▸ What you are asked to do
Pull out every line below holding the word "Bimtek".
%%
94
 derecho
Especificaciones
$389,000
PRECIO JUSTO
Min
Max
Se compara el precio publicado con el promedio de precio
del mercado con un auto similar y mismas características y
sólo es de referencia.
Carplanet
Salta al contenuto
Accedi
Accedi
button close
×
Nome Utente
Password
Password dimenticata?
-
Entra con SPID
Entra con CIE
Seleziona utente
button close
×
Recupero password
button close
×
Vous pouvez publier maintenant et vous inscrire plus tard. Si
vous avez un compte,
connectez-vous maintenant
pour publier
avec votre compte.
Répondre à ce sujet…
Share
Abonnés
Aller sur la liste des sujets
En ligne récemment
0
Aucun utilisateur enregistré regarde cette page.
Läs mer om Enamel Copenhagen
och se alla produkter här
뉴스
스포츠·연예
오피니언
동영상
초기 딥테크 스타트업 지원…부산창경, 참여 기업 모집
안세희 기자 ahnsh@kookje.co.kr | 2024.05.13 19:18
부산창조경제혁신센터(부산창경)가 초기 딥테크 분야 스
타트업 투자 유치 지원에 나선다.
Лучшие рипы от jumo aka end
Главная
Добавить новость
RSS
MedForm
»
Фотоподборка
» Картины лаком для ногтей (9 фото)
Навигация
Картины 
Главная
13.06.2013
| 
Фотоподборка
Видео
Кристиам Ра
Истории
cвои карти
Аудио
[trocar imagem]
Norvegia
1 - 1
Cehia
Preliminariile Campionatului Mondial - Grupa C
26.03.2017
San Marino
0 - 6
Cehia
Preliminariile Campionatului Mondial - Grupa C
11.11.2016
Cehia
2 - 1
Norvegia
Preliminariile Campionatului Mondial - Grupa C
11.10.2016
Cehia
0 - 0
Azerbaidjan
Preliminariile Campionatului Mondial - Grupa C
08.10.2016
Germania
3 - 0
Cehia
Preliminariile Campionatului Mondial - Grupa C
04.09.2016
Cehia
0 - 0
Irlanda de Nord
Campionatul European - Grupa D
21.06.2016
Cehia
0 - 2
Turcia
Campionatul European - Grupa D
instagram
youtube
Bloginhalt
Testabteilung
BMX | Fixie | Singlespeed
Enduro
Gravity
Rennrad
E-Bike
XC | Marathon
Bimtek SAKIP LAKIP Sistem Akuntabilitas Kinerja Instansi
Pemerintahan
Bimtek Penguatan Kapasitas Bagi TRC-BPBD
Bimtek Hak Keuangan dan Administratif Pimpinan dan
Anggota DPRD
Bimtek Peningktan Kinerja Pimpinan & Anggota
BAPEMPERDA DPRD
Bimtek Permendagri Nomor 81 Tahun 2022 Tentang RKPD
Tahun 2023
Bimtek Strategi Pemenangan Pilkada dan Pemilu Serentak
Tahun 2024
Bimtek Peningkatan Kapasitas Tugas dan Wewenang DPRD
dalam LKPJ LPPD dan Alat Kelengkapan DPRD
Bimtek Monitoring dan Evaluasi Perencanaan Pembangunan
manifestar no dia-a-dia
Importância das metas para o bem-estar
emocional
%%
▸ Answer below
Bimtek SAKIP LAKIP Sistem Akuntabilitas Kinerja Instansi
Bimtek Penguatan Kapasitas Bagi TRC-BPBD
Bimtek Hak Keuangan dan Administratif Pimpinan dan
Bimtek Peningktan Kinerja Pimpinan & Anggota
Bimtek Permendagri Nomor 81 Tahun 2022 Tentang RKPD
Bimtek Strategi Pemenangan Pilkada dan Pemilu Serentak
Bimtek Peningkatan Kapasitas Tugas dan Wewenang DPRD
Bimtek Monitoring dan Evaluasi Perencanaan Pembangunan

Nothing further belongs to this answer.